Un globe-trotteur du football, voilà comment pourrait-on décrire Joseph-Désiré Job. En 11 ans de carrière professionnelle, l’attaquant a connu pas moins de 10 clubs, excusez du peu. Une histoire riche en expérience qui commence à l’Olympique Lyonnais. Grand espoir du club au même titre que Frédéric Kanouté, le Camerounais participe activement aux débuts glorieux de l’OL. Terminant la saison 1998/99 à la troisième place de la Ligue 1 et avec un quart de finale de Coupe de l’UEFA, JDJ décide finalement de plier bagages. Exit la capitales des Gaules, bienvenue chez les Ch’tis. Le Lion Indomptable prend la direction du RC Lens. C’est alors le début de la tournée mondiale de Job le globe-trotteur.

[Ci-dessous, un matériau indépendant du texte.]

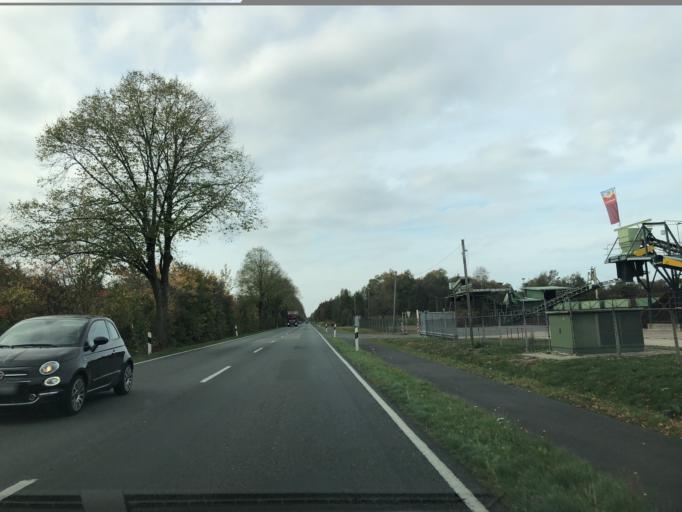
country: DE
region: Lower Saxony
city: Esterwegen
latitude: 53.0167
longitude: 7.6316
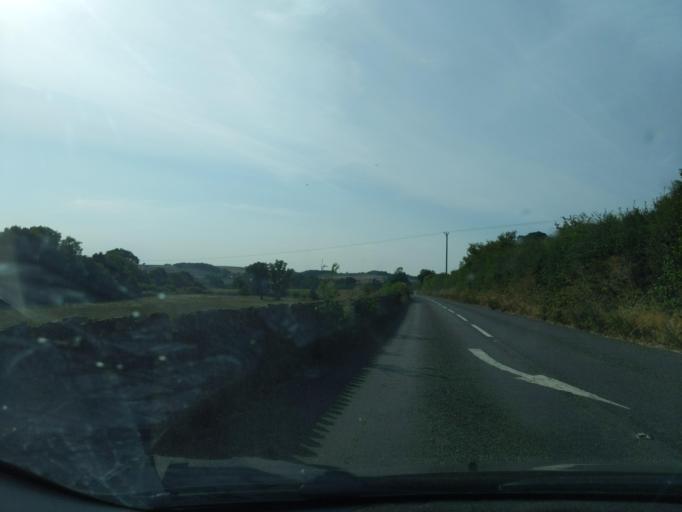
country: GB
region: England
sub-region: Devon
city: Winkleigh
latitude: 50.9048
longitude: -3.8856
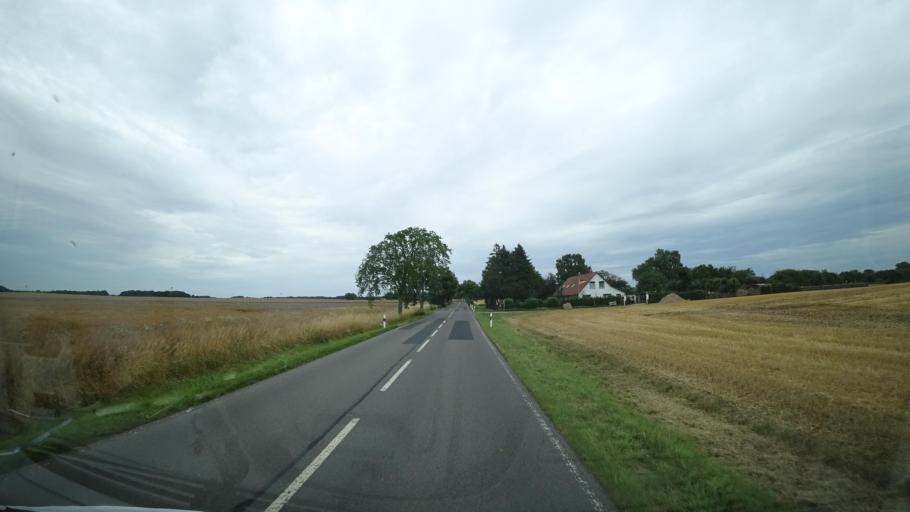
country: DE
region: Mecklenburg-Vorpommern
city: Poseritz
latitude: 54.3001
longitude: 13.3036
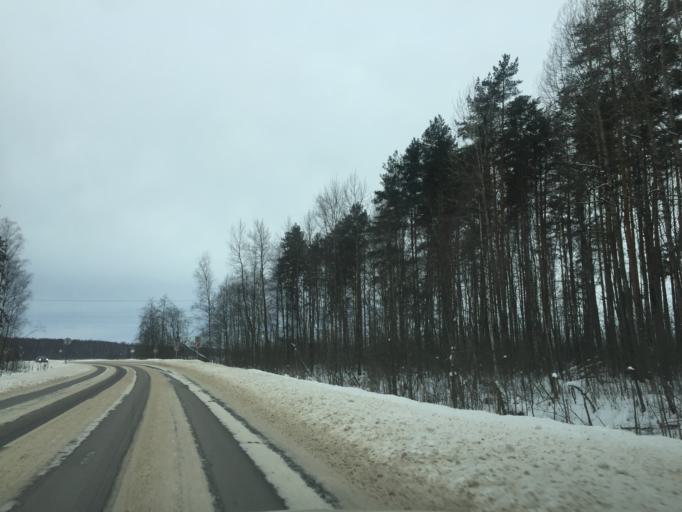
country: RU
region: Leningrad
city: Imeni Sverdlova
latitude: 59.8300
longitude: 30.6521
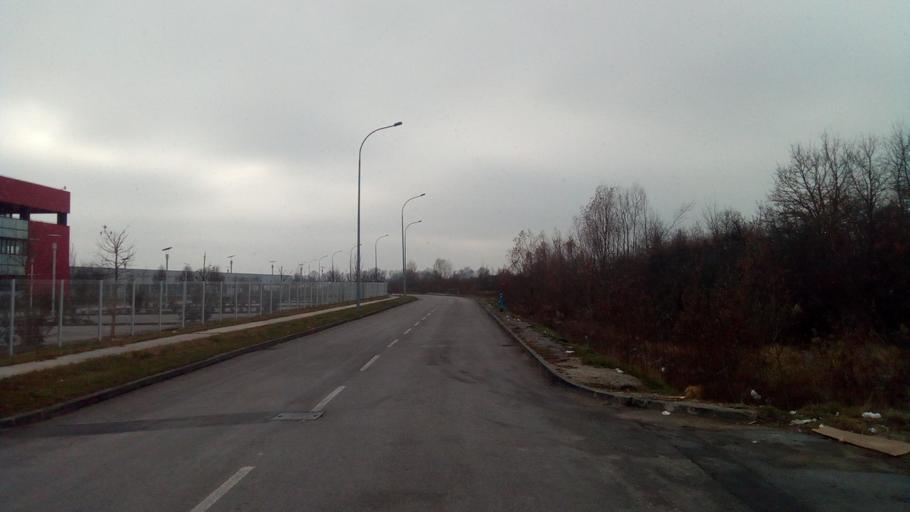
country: HR
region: Zagrebacka
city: Jastrebarsko
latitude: 45.6515
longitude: 15.6776
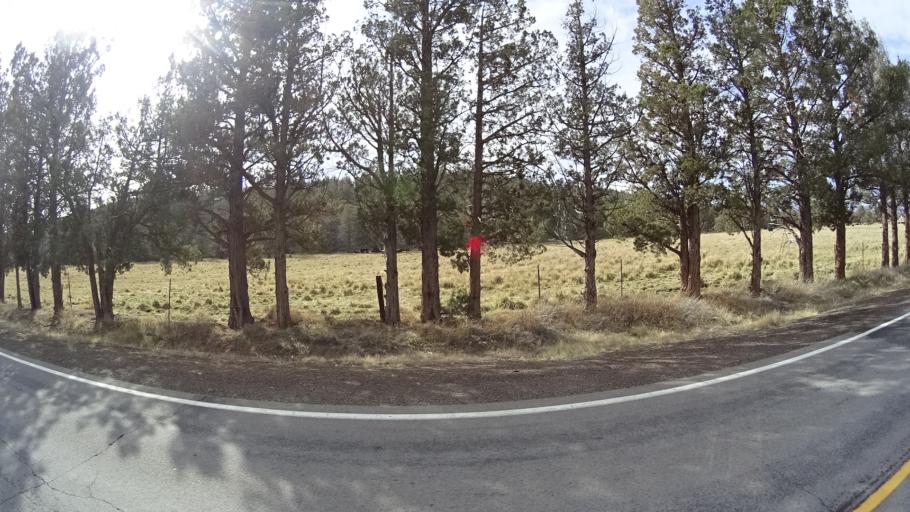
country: US
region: California
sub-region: Siskiyou County
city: Weed
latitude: 41.5782
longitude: -122.3968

Après la France, l’avant-centre fuit en Angleterre, à Middlesbrough. Vainqueur de la Coupe de la Ligue, il évolue aux côtés de Mendieta, Zenden ou bien encore Juninho Paulista. Mais les frontières européennes étant trop étroites pour lui, le Camerounais s’envole en Arabie Saoudite, à Al Ittihad. Douze petits mois et puis s’en va, Job revient dans l’Hexagone, à Sedan. Auteur de 12 réalisations en 32 rencontres, le joueur se refait la cerise et s’engage dans la foulée en faveur de Nice. Mais la belle histoire azuréenne tourne court et, un an plus tard, JDJ débarque au club qatari d’Al-Kharitiyath, avant de découvrir la Turquie sous les couleurs de Diyarbakirspor. Et après avoir connu la France, l’Angleterre, l’Arabie Saoudite, le Qatar et donc la Turquie, le joueur aujourd’hui âgé de 32 ans s’en va découvrir la Belgique.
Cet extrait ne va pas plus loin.